Wednesday, April 17, 2013
With the arrival of spring so do the foxtails. For non Californians, foxtails are the seeds of non native grasses brought over from southern Europe and northern Africa in animal foods in the mid 1800s. Slowly but surely they have taken over the grasslands of the state.
The grasses are beautiful when they are green so why are the seeds bad? They cause untold injuries in pets and wildlife. The seeds have one way barbs so once they get into an animal, like a fishing hook they can only go one direction-forward somewhere into the body. The seed carries bacteria and spreads infection where ever it goes.
As a veterinarian I have removed them from the nose, eyes,lungs, rectal,vaginal,prepucial regions and the abdomen. Once they enter an animal they slowly move forward into the body with their bacteria. If they are caught in the nose or eye they can be removed with sedation. More serious areas include the lung. Once they get into the lungs they either stay there and abscess the lung, requiring lung removal. Or they rupture the lung and spread into the abdomen, often ending up near the kidney.
Foxtails don't show up on xrays or CAT scans so the area has to be opened up and draining tracts followed to their origin. Many many times the foxtails have moved on and are never found. The body can not break them down so they continue spreading infection throughout the body.
Moving to California years ago I was not prepared for their damage. To date I have had three dogs with serious run ins although luckily none died.
My first encounter was with Shattab years ago. One spring she was out running the fields and having a grand time. Early the next morning she was struggling to breath. Radiographs showed a ruptured lung that wouldn't seal. Although the air was pulled out with a syringe it kept refilling immediately and she ended up in ICU with a chest tube for several days. The foxtail never was apparent. Months later she developed a huge abscess on her left flank which was surgically explored and cleaned . She had inhaled the foxtail running and it went into and though her lung into her abdomen and out into the body wall. After surgery she never had a problem again.
The next occurence happened several years later to her son Merlin. He was running my farm and one spring day spooked up a coyote. Off all the dogs went chasing the coyote until he disappeared. The dogs came back tired but happy. The next morning I heard a soft moist cough and noticed he had labored respiration. Radiographs showed a small spot of pneumonia in the back part of the lung that quickly responded to antibiotics. Within a few days though he was in screaming pain whenever he moved. Shortly afterwards a small abscess developed over his ribs. It was surgically cleaned and there was the foxtail in all its ugliness. He had inhaled it and it lodged in his lung. Then it kept moving and migrated between his ribs and to the outside of the body.

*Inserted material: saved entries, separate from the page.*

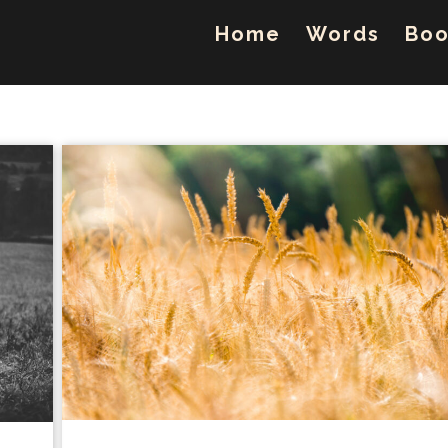
Home
Words
Boo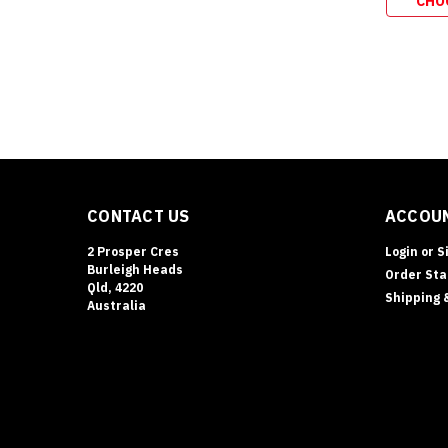
CHO
CONTACT US
ACCOUN
2 Prosper Cres
Login
or
S
Burleigh Heads
Order Sta
Qld, 4220
Shipping 
Australia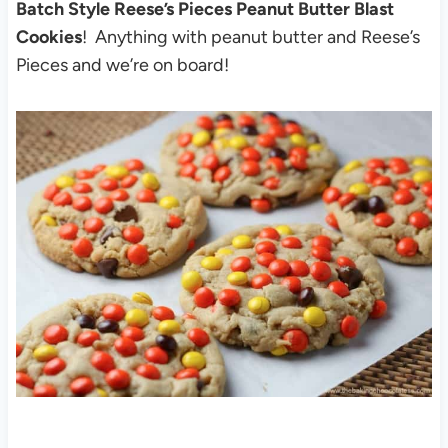
Batch Style Reese’s Pieces Peanut Butter Blast
Cookies
! Anything with peanut butter and Reese’s
Pieces and we’re on board!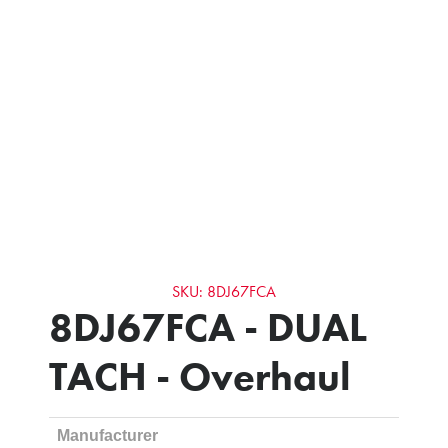
SKU: 8DJ67FCA
8DJ67FCA - DUAL
TACH - Overhaul
Manufacturer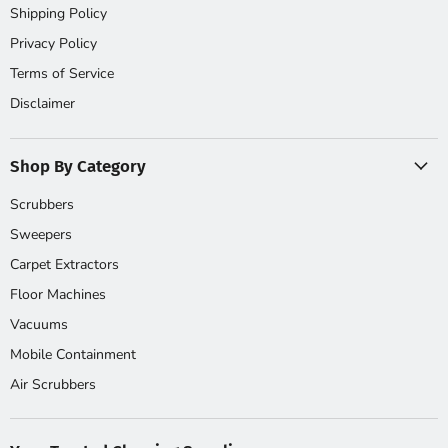
Shipping Policy
Privacy Policy
Terms of Service
Disclaimer
Shop By Category
Scrubbers
Sweepers
Carpet Extractors
Floor Machines
Vacuums
Mobile Containment
Air Scrubbers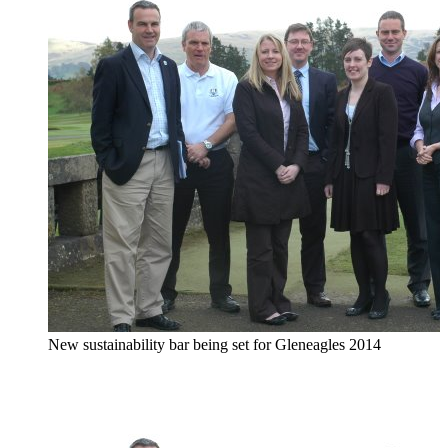
New sustainability bar being set for Gleneagles 2014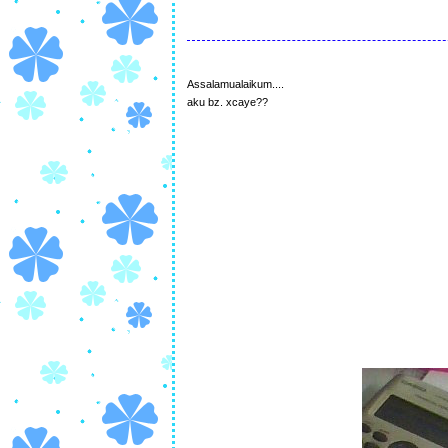
Assalamualaikum....
aku bz. xcaye??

Lucky it did as otherwise he would have lost his lung.
By this time I was understandable wary about letting the dogs run in spring. My last run in with them was with Apollo. At this point my dogs were always on leash spring time and to this day I don't know how he found the foxtail or it found him. One morning I noticed labored respiration and radiographs again showed a ruptured lung. At this point I pretty much knew what had happened. The lung rupture wasn't severe and I immediately started him on antiobiotics and waited. Sure enough a few weeks later he started crying when he would move. Ultrasound revealed a large retroperitoneal abscess(abscess around the kidney). Major surgery cleaned the area but the foxtail was not found. He lived on antiobiotics the rest of his life but at least it never caused a problem again.
California in the spring is lovely but can have deadly consequences.